Gartner analysts said they've also seen a softening in the PC market and consumer PC purchases in mature markets were a bit weaker than anticipated. However, they said growing sales of media tablets are to some extent offsetting the soft consumer PC numbers. They added that tablets are becoming a popular alternative to netbooks.

The future of mobile phone sales looks solid, according to Gartner, which increased its projections slightly from the second quarter.

In this market, semiconductor vendors are under intense competitive pressure, and revenue is growing at 13 percent. Smartphones in particular are driving the mobile phone semiconductor market, accounting for 18 percent of all mobile phone sales, and 36 percent of the revenue.

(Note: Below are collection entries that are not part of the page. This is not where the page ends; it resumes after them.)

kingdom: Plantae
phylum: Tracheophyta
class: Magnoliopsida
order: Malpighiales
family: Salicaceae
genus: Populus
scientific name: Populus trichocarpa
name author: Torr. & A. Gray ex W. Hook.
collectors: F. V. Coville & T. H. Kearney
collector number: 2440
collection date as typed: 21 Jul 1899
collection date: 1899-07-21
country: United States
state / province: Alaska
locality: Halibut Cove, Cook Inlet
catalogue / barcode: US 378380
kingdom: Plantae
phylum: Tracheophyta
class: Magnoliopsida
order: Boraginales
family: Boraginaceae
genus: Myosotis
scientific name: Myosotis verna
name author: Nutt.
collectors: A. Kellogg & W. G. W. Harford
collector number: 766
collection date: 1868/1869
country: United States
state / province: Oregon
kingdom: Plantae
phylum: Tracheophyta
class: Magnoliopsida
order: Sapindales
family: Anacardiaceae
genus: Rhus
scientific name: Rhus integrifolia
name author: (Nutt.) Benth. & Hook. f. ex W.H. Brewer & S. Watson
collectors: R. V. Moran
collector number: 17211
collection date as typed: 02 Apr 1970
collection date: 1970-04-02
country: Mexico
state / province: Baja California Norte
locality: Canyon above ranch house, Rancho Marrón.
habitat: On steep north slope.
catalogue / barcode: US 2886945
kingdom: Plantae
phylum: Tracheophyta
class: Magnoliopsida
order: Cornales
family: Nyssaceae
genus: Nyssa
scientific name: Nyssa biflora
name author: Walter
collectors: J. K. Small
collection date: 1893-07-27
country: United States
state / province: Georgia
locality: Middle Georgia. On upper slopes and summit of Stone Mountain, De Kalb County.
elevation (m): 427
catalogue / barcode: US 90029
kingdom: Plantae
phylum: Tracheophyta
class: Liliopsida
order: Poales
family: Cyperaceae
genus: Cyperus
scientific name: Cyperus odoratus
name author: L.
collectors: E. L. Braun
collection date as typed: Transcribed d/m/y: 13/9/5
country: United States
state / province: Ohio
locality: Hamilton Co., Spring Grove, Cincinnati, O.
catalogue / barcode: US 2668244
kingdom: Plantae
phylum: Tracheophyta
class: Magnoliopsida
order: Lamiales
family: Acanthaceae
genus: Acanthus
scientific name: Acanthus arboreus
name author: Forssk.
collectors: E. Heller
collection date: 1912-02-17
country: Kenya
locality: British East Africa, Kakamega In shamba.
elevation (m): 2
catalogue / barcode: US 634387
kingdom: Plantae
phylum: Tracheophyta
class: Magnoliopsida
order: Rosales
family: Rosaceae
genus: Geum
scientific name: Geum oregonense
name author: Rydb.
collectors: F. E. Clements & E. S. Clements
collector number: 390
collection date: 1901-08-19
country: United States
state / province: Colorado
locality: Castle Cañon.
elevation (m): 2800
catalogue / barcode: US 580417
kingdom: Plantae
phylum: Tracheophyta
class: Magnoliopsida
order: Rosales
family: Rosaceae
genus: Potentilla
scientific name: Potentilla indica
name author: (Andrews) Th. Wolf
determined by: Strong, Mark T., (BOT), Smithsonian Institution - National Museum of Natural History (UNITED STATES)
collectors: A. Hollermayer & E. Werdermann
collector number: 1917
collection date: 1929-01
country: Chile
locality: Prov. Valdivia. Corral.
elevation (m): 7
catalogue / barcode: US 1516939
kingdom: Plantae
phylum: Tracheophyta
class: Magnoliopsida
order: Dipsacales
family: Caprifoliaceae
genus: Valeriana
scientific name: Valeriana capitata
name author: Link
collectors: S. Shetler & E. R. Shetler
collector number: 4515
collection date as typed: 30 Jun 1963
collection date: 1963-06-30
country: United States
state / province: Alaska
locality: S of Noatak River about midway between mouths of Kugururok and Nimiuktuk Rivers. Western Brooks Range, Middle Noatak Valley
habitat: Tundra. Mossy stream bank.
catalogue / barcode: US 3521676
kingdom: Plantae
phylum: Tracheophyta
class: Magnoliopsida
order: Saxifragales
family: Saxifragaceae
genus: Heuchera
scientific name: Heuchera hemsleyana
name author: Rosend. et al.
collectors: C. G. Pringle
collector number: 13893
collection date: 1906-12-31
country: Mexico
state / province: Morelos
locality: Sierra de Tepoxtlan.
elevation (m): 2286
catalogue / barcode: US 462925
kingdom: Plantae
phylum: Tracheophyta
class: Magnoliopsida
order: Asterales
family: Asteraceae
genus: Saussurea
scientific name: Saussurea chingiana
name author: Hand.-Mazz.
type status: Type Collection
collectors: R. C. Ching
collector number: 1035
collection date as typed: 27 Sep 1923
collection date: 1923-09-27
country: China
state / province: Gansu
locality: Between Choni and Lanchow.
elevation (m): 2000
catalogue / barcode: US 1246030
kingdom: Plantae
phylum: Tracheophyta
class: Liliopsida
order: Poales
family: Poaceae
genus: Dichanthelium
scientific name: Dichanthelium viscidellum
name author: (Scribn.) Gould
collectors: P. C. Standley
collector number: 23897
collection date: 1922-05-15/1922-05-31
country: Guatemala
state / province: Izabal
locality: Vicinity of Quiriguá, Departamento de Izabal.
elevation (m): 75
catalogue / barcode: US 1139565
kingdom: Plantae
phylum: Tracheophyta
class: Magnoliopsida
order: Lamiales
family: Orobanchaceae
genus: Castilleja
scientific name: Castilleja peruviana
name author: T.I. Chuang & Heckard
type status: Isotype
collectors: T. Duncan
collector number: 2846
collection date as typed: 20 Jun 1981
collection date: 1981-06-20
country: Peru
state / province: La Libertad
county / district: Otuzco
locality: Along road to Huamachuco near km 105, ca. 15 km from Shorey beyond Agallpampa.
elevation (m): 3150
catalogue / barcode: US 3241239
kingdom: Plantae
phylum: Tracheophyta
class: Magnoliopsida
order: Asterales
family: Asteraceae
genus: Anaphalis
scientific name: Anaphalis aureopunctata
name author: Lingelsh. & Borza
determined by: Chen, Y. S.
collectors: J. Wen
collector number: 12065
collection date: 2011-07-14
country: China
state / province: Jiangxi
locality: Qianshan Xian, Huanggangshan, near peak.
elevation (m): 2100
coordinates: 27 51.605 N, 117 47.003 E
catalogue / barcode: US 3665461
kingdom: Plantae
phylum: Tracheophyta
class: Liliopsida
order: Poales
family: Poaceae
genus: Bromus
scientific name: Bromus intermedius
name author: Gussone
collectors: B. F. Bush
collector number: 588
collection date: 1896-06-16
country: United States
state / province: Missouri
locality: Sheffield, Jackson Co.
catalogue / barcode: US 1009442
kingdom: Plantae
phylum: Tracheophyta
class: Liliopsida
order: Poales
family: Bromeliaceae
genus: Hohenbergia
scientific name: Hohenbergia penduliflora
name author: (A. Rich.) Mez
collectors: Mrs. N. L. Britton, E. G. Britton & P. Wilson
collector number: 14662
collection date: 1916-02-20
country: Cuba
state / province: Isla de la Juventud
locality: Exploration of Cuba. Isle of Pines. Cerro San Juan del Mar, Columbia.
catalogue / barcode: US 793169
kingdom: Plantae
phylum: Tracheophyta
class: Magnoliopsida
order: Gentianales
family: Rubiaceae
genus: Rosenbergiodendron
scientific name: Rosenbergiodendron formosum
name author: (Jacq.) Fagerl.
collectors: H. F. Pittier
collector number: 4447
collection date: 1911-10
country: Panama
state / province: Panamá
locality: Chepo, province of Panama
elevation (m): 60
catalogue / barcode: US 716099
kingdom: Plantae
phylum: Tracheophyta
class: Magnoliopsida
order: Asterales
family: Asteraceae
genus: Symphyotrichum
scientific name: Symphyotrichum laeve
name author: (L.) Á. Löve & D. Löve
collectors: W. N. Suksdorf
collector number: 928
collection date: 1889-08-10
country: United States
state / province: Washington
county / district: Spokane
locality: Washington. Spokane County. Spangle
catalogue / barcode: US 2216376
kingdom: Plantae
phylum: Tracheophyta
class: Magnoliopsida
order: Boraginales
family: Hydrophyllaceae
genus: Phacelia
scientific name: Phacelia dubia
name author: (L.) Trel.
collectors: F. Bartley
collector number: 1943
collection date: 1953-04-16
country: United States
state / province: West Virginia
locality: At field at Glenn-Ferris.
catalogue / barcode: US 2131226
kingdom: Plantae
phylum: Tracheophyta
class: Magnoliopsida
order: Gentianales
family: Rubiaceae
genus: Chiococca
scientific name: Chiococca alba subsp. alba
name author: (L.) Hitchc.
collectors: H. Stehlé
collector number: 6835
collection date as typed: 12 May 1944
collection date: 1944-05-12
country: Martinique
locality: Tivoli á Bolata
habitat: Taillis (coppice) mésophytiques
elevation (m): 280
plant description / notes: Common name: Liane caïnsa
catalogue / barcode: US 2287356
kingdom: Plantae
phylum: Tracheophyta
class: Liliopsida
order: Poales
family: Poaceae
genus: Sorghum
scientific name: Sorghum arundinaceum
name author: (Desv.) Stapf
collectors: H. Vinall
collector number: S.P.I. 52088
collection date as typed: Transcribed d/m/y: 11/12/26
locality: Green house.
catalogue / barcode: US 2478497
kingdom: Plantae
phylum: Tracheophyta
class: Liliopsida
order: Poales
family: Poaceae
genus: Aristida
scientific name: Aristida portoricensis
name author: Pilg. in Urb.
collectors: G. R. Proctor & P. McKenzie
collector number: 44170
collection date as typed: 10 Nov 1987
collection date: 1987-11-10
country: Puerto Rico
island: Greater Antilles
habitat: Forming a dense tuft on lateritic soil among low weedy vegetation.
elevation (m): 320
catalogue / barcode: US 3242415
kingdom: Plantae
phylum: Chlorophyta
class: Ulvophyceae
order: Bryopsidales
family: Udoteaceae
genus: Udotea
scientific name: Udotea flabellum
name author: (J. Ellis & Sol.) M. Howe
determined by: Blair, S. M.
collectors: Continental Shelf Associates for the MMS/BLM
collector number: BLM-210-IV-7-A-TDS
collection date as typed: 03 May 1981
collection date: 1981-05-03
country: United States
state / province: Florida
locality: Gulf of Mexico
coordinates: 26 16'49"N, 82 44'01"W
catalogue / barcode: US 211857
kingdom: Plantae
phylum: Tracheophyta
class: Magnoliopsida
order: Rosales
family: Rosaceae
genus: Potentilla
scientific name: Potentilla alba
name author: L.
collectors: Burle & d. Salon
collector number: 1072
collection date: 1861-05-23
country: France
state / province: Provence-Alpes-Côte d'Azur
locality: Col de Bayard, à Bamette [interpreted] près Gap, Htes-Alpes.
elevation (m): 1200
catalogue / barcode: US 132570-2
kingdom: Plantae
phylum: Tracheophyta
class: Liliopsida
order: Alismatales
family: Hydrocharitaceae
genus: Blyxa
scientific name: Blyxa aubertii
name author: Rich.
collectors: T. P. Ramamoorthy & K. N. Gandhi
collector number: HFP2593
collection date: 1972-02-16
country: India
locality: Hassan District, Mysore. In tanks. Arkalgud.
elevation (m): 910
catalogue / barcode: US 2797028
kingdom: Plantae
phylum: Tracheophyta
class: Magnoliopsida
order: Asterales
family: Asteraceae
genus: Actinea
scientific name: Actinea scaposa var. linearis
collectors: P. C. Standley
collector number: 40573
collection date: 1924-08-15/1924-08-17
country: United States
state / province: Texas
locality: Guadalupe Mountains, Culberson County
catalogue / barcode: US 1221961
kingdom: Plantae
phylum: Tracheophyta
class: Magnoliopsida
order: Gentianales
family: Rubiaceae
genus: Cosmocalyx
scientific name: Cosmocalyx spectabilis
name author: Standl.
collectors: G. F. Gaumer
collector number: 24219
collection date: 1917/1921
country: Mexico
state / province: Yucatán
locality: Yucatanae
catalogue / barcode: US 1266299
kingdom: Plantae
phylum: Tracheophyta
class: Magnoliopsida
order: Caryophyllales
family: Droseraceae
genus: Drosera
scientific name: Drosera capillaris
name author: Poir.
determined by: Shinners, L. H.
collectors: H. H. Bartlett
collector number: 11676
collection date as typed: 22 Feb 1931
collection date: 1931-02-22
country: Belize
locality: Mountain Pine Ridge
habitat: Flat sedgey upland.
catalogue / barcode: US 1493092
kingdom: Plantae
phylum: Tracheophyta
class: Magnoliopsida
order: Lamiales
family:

By 2014, those numbers will grow to 41 percent of units and 64 percent of revenues, Gartner predicted.

A rapid rise in DRAM (dynamic RAM) revenues also hit its apex in 2010, according to Gartner's Lewis.

"Due to early strength in the PC market and supply constraints, the DRAM industry has been very profitable, with revenue set to increase by 82.5 percent to nearly $42 billion in 2010," Lewis said. "However, during the second half of 2011, this is set to change, and we expect a DRAM downturn in 2012 as sales decline 29 percent."

But strong sales of smartphones and tablets will help keep NAND Flash revenues growing through 2013, Gartner said.